**MATERIAL SHOWN:**
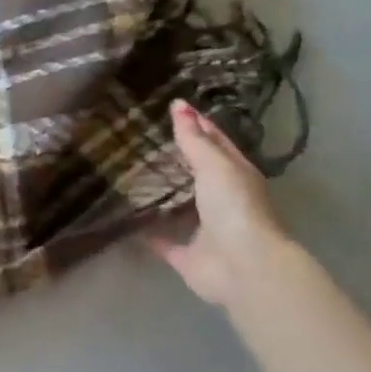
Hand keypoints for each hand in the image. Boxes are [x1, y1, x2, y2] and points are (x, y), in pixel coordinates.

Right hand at [147, 99, 291, 309]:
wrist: (244, 267)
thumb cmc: (234, 207)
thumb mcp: (215, 165)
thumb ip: (194, 139)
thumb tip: (178, 104)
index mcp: (236, 175)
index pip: (217, 142)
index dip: (199, 124)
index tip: (174, 107)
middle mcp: (223, 201)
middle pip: (198, 174)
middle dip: (177, 159)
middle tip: (143, 139)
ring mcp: (206, 230)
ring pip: (181, 208)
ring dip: (163, 196)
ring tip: (130, 175)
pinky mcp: (188, 256)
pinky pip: (164, 242)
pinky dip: (149, 233)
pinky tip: (127, 220)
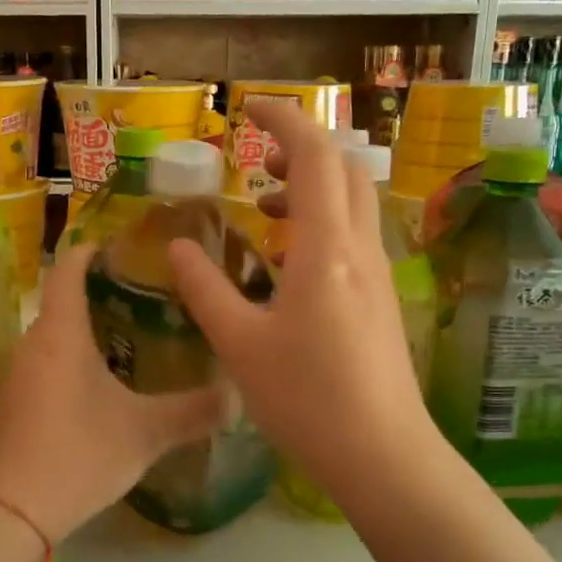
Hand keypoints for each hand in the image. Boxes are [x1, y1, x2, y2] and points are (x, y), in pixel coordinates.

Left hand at [0, 242, 227, 544]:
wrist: (10, 513)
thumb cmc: (79, 454)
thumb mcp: (145, 434)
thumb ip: (193, 412)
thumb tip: (237, 397)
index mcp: (60, 334)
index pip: (68, 269)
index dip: (89, 252)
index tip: (114, 248)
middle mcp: (27, 345)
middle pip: (58, 307)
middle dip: (92, 302)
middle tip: (135, 309)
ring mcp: (7, 378)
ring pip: (45, 344)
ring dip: (75, 342)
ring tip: (115, 354)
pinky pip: (32, 374)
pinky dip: (57, 373)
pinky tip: (80, 402)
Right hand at [168, 99, 435, 495]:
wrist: (383, 454)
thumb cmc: (306, 399)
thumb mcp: (239, 343)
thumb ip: (205, 288)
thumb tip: (178, 247)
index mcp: (325, 248)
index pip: (314, 155)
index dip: (284, 120)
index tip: (249, 107)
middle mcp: (360, 248)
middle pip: (343, 168)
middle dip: (300, 149)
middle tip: (255, 160)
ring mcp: (378, 273)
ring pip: (352, 202)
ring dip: (310, 188)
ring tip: (262, 207)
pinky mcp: (381, 298)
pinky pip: (353, 237)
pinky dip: (319, 224)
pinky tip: (286, 262)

**ASSIGNED TASK:**
Return exactly what appears from the opening line of the material through the line with "ring pip: (45, 344)", apart from the pictures.

**PROBLEM SOLUTION:**
Hand keypoints for each hand in the image. Boxes are [x1, y1, x2, y2] and points are (x, y), in pixel coordinates.

Right hand at [147, 99, 291, 309]:
wrist: (244, 267)
thumb cmc: (234, 207)
thumb mcp: (215, 165)
thumb ip: (194, 139)
thumb tip: (178, 104)
index mcp: (236, 175)
index pip: (217, 142)
index dip: (199, 124)
index tip: (174, 107)
middle mcp: (223, 201)
middle pip: (198, 174)
middle dip: (177, 159)
middle tip: (143, 139)
ring mcp: (206, 230)
ring pip: (181, 208)
ring dip: (163, 196)
ring tip: (130, 175)
pinky mcp: (188, 256)
pinky pip: (164, 242)
pinky dip: (149, 233)
pinky tip: (127, 220)
Hand keypoints for each hand in the image. Boxes are [x1, y1, x2, y2] and points are (x, y), in pixel coordinates.

Left hand at [0, 242, 227, 544]:
wrist: (10, 513)
thumb cmc: (79, 454)
thumb mcp: (145, 434)
thumb ip: (193, 412)
thumb tip: (237, 397)
index mcp: (60, 334)
index pip: (68, 269)
index dip: (89, 252)
index tip: (114, 248)
middle mcp: (27, 345)
middle pip: (58, 307)
middle dip: (92, 302)
middle tip: (135, 309)
ring mcp: (7, 378)
ring pip: (45, 344)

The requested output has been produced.